* [REQUIRED TASK]:
In the records below, copy out the lines from the one with "catalogue / barcode: US 2677451" to the one with "collectors: E. K. Crum", both included, with no changes.

* [THE RECORDS]:

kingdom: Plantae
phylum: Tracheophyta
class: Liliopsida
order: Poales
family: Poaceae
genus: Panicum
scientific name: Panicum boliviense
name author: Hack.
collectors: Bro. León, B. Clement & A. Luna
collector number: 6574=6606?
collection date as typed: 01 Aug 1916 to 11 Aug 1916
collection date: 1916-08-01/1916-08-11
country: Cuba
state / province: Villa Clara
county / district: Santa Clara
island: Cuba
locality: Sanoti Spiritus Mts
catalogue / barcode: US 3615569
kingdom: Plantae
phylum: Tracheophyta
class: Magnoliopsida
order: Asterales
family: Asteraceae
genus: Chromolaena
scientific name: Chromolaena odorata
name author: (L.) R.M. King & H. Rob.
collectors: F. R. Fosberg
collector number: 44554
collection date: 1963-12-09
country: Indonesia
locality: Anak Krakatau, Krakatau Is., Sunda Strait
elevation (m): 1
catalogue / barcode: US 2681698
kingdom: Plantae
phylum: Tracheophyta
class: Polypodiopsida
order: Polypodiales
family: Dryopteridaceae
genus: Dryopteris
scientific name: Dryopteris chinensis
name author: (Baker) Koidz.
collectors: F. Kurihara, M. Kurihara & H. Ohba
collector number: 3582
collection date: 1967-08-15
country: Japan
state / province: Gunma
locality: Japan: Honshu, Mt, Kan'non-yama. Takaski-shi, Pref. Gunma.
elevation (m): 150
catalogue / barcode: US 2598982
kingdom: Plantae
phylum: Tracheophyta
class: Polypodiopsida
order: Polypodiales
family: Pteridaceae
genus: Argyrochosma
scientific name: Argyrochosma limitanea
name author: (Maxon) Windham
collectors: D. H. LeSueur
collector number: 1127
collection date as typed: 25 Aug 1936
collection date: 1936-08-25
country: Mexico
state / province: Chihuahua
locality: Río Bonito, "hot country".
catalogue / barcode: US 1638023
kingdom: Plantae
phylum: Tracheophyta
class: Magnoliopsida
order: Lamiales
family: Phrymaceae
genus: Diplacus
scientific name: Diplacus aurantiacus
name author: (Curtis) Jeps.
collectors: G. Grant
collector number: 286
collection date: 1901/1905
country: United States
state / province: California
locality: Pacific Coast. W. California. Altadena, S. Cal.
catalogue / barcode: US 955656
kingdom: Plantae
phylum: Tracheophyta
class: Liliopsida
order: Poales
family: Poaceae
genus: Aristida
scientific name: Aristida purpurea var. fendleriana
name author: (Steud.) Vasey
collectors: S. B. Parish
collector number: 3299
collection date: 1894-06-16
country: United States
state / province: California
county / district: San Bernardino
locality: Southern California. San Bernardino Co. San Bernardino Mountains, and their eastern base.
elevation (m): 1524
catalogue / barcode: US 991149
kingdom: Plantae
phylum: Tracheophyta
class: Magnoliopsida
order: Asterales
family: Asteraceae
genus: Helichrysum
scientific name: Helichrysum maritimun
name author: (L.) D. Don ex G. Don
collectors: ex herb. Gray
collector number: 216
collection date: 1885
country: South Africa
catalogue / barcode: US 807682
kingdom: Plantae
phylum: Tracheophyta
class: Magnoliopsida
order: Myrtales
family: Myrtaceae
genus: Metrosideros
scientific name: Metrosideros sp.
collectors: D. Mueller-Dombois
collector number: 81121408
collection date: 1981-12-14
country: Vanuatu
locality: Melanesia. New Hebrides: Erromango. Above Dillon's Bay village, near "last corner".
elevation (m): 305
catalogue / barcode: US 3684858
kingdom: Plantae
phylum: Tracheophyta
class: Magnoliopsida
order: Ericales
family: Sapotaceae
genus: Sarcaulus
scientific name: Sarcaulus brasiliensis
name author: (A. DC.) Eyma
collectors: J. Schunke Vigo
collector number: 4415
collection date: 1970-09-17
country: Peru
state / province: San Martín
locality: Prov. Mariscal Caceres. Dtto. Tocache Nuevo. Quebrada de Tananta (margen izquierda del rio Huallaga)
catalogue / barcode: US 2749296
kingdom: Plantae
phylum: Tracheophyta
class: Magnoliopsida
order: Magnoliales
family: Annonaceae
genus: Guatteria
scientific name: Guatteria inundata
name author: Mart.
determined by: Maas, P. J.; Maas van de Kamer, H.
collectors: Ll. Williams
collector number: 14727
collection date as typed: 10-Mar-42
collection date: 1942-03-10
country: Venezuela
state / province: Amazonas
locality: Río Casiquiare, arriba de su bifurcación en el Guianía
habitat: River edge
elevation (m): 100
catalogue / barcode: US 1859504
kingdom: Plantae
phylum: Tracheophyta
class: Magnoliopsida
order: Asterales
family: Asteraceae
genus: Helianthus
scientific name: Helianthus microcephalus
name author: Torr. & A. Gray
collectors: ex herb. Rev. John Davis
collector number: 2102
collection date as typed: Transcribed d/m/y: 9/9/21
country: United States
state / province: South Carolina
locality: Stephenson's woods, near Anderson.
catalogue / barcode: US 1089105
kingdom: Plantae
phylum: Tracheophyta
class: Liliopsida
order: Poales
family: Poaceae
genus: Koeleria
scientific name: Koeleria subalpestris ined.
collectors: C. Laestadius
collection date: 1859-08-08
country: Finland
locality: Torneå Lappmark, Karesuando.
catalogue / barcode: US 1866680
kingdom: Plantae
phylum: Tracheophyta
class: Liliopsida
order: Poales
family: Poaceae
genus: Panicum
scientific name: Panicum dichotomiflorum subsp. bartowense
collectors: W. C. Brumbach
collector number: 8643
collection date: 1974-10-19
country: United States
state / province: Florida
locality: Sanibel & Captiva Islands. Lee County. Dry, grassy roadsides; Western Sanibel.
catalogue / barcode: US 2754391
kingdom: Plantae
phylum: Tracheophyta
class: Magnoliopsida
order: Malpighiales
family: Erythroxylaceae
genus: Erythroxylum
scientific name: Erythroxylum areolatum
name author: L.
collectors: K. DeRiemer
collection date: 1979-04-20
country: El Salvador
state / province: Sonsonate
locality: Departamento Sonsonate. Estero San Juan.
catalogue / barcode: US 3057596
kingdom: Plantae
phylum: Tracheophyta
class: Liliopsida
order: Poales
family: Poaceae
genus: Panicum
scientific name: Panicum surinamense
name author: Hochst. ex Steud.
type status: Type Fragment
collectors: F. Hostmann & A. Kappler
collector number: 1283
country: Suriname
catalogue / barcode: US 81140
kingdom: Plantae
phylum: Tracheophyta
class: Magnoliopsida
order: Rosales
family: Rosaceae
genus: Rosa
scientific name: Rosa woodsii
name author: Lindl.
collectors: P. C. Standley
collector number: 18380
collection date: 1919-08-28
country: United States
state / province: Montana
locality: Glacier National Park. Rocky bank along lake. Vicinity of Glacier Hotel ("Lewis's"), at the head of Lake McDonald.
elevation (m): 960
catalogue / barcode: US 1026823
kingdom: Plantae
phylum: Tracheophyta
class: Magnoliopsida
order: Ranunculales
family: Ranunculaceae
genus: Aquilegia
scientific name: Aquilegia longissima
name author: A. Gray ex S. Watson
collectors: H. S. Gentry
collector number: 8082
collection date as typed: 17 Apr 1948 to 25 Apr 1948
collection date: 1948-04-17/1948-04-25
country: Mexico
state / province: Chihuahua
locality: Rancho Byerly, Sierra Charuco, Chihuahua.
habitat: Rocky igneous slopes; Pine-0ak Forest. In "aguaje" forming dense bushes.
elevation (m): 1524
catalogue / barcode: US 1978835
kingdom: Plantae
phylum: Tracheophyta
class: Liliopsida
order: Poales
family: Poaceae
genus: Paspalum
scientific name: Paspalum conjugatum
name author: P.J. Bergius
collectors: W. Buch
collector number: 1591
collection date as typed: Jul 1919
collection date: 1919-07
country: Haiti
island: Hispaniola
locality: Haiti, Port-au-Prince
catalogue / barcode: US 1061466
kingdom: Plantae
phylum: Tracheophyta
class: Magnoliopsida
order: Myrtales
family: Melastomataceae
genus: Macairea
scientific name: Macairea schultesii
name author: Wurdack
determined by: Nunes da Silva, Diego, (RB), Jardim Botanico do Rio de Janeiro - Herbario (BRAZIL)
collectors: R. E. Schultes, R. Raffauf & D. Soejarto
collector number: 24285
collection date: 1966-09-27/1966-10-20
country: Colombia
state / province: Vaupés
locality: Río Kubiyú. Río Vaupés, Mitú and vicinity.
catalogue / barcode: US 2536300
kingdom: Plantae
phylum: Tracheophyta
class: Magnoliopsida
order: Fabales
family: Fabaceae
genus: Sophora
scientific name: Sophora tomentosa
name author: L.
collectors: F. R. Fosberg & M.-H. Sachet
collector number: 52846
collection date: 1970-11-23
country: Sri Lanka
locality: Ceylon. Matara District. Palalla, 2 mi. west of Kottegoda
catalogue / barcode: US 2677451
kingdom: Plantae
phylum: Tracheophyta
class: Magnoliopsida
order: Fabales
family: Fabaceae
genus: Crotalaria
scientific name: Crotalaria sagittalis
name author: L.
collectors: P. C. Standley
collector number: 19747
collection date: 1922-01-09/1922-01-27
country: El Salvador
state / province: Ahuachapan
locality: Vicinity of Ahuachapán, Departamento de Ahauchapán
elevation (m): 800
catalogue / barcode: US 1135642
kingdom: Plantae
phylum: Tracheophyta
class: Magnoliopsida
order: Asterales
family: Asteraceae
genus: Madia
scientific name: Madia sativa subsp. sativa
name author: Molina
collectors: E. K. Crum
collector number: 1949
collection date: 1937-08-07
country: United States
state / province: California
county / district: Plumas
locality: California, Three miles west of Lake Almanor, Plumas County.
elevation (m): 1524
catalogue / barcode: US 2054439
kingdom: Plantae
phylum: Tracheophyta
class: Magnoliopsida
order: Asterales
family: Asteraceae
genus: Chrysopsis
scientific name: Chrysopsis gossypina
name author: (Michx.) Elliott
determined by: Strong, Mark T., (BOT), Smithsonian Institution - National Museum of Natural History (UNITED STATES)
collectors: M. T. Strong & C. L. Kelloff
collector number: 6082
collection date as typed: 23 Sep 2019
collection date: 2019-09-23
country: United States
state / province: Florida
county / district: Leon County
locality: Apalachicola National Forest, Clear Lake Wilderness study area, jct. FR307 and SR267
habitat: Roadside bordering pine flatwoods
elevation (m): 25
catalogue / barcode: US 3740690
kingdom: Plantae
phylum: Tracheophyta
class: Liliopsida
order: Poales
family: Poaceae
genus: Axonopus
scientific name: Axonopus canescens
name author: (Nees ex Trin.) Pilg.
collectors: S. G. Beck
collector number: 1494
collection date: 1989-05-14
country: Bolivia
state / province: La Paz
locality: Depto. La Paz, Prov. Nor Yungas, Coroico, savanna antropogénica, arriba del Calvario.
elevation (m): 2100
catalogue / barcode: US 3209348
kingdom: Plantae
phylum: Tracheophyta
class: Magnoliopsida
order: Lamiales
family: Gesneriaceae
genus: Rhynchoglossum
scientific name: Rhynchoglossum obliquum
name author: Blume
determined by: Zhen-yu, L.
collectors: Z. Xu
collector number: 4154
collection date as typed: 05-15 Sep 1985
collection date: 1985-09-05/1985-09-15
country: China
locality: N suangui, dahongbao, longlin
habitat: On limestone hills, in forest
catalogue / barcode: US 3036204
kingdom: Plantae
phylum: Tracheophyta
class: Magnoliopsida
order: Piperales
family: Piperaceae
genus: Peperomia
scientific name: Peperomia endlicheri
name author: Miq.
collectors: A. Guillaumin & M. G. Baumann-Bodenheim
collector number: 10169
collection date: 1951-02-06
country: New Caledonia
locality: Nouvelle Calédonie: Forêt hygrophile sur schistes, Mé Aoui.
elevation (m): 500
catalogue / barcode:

* [THE RESPONSE]:
catalogue / barcode: US 2677451
kingdom: Plantae
phylum: Tracheophyta
class: Magnoliopsida
order: Fabales
family: Fabaceae
genus: Crotalaria
scientific name: Crotalaria sagittalis
name author: L.
collectors: P. C. Standley
collector number: 19747
collection date: 1922-01-09/1922-01-27
country: El Salvador
state / province: Ahuachapan
locality: Vicinity of Ahuachapán, Departamento de Ahauchapán
elevation (m): 800
catalogue / barcode: US 1135642
kingdom: Plantae
phylum: Tracheophyta
class: Magnoliopsida
order: Asterales
family: Asteraceae
genus: Madia
scientific name: Madia sativa subsp. sativa
name author: Molina
collectors: E. K. Crum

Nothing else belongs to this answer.